_MATERIAL PROVIDED_.

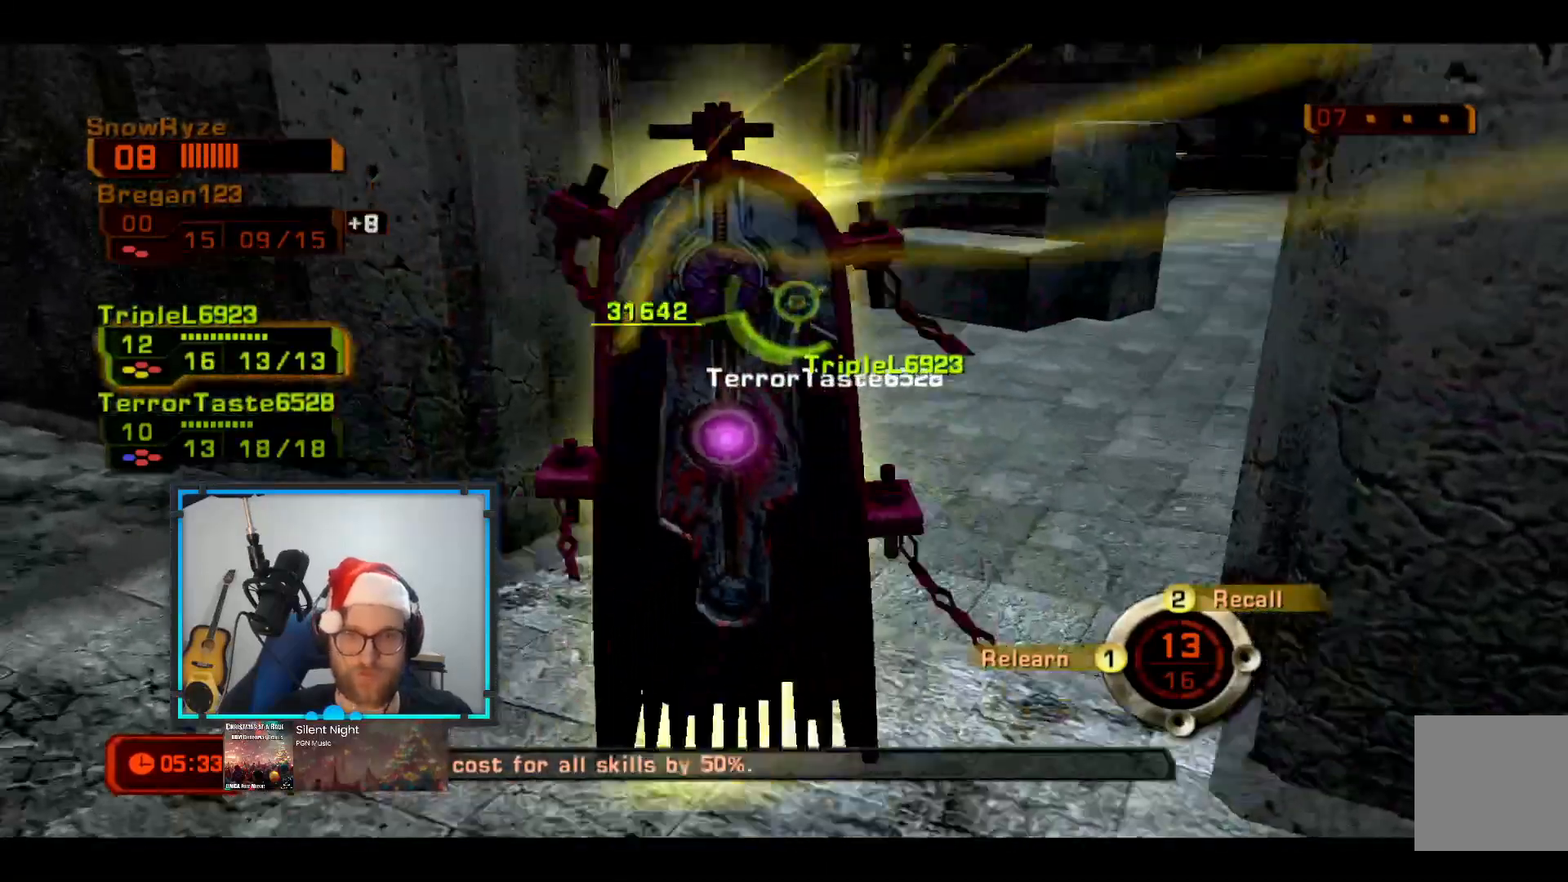
{"buttons": [], "left_stick": "center", "right_stick": "down-left", "events": [[243, "R2", "down"], [340, "right_stick", "down-left"], [485, "R2", "up"], [485, "left_stick", "center"]]}
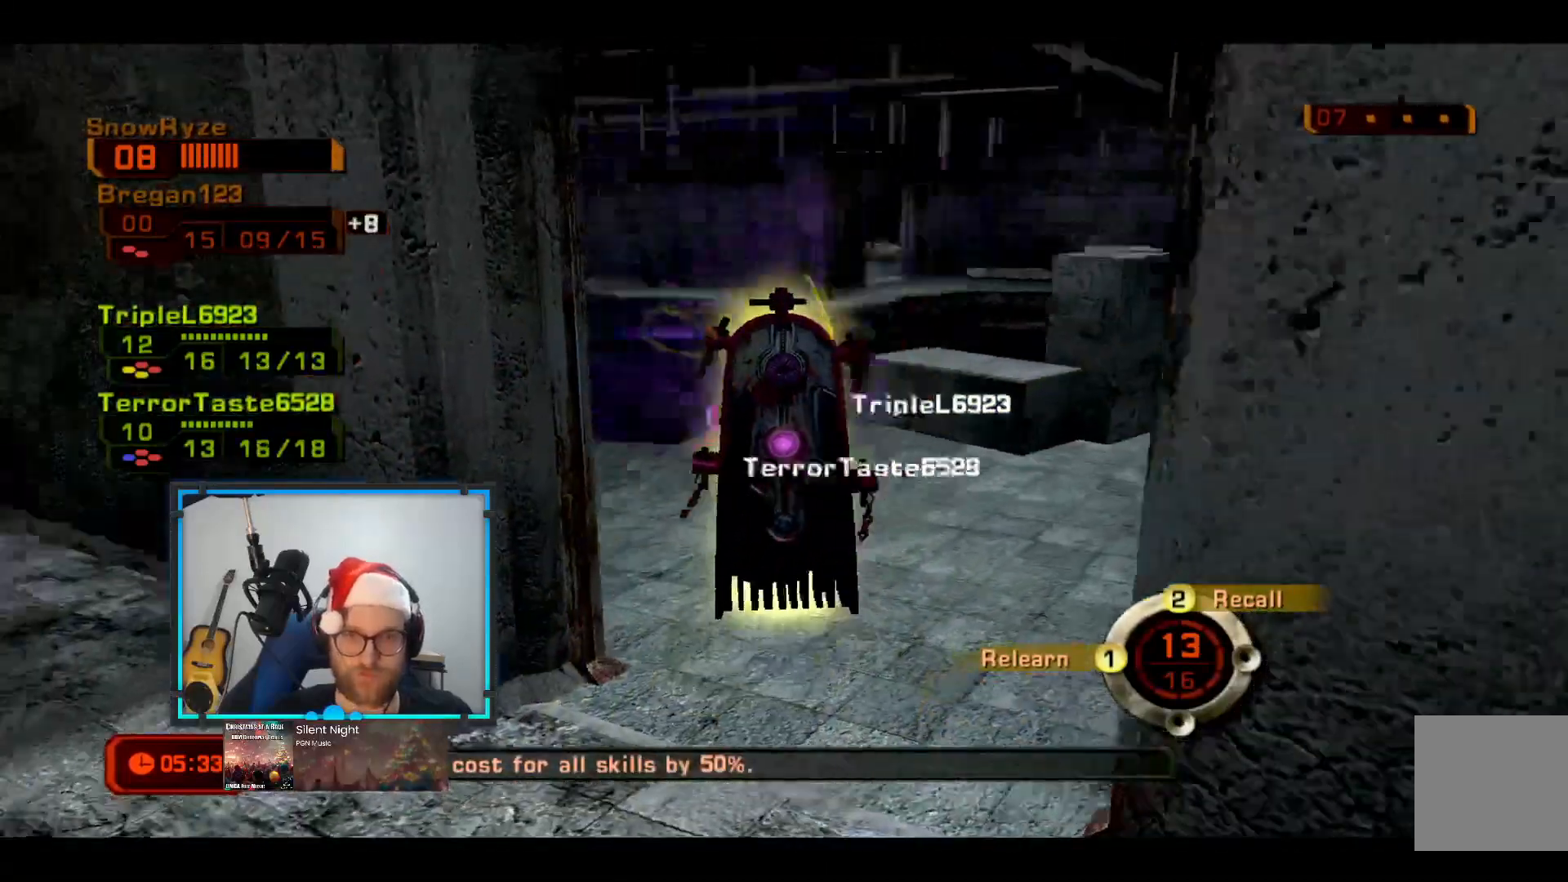
{"buttons": [], "left_stick": "down", "right_stick": "center", "events": [[49, "left_stick", "down"], [49, "right_stick", "center"]]}
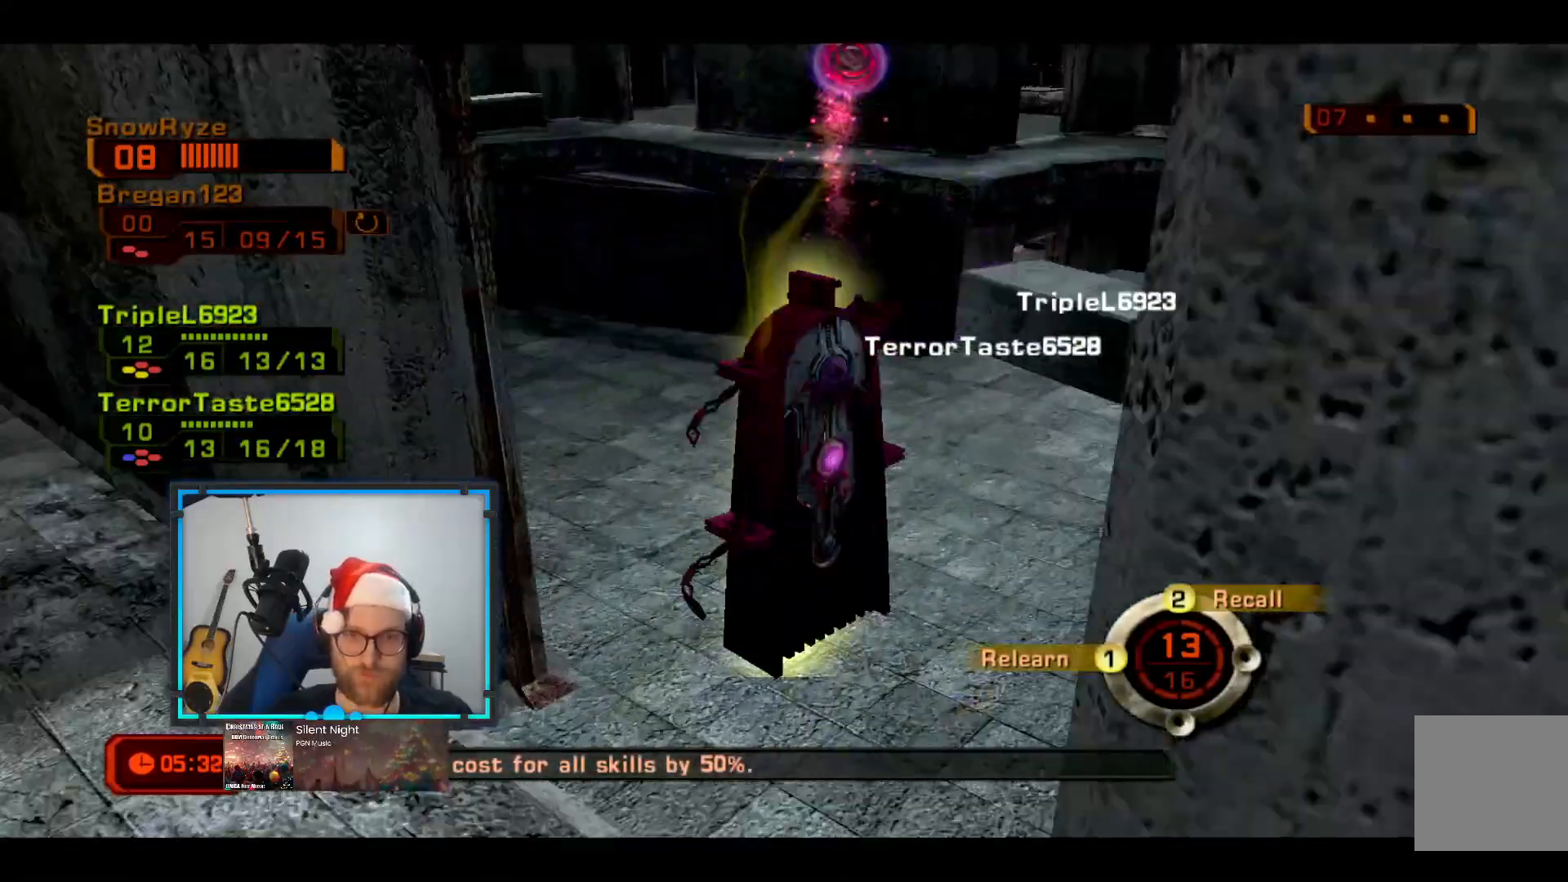
{"buttons": [], "left_stick": "left", "right_stick": "center", "events": [[291, "left_stick", "left"]]}
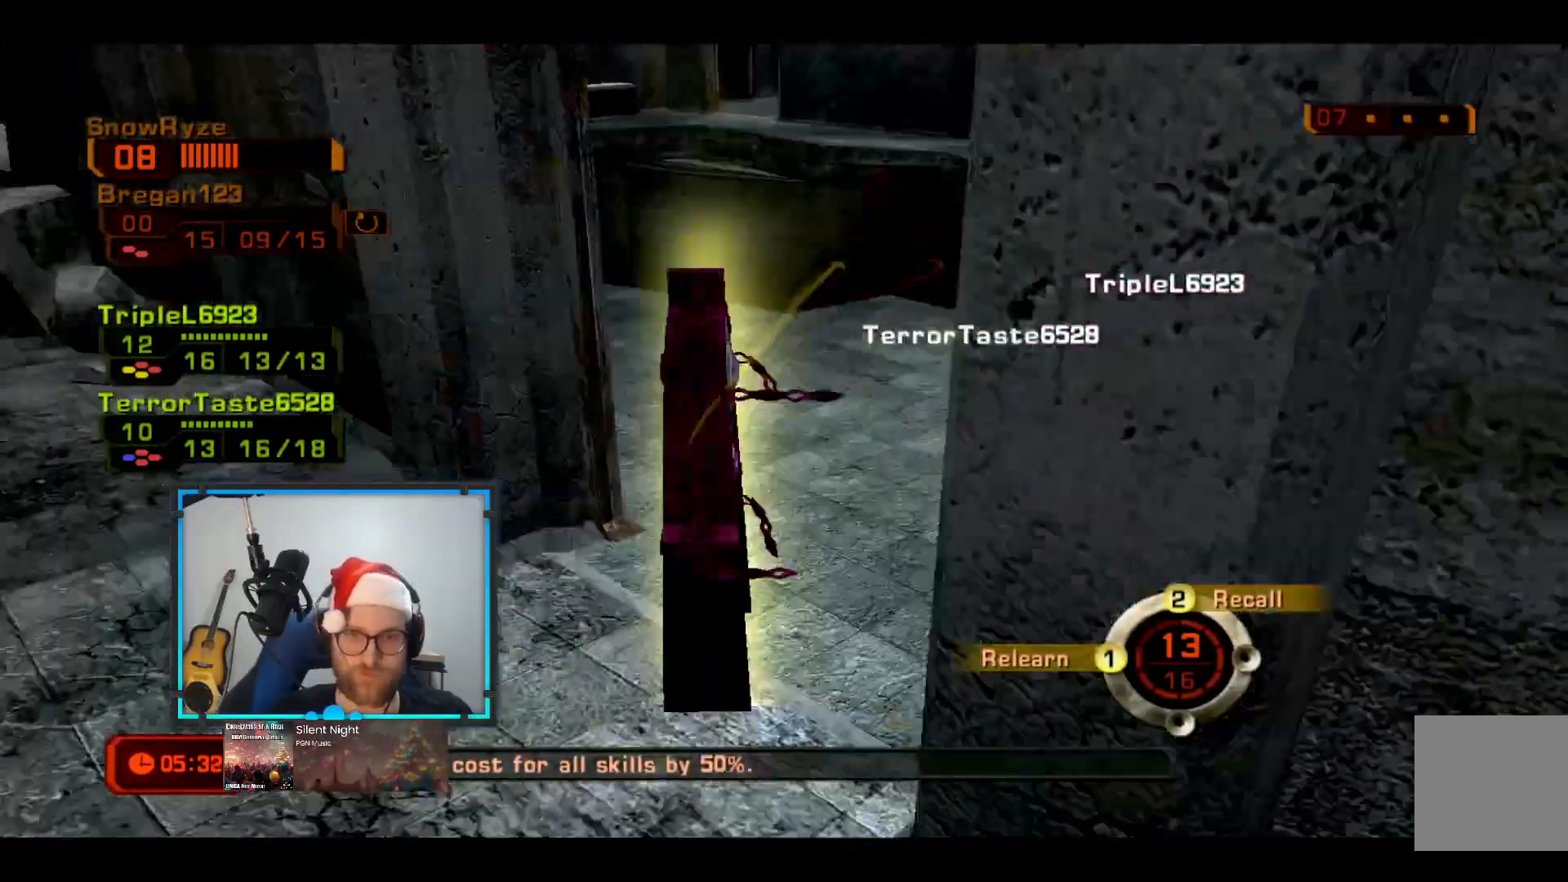
{"buttons": [], "left_stick": "up-left", "right_stick": "right", "events": [[97, "left_stick", "up-left"], [291, "right_stick", "right"]]}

_INSTRUCTIONS TO FOLLOW_. Leave the pictures out and output the rest of the listing exactly.

_SOLUTION_.
{"buttons": [], "left_stick": "center", "right_stick": "down-left", "events": [[243, "R2", "down"], [340, "right_stick", "down-left"], [485, "R2", "up"], [485, "left_stick", "center"]]}
{"buttons": [], "left_stick": "down", "right_stick": "center", "events": [[49, "left_stick", "down"], [49, "right_stick", "center"]]}
{"buttons": [], "left_stick": "left", "right_stick": "center", "events": [[291, "left_stick", "left"]]}
{"buttons": [], "left_stick": "up-left", "right_stick": "right", "events": [[97, "left_stick", "up-left"], [291, "right_stick", "right"]]}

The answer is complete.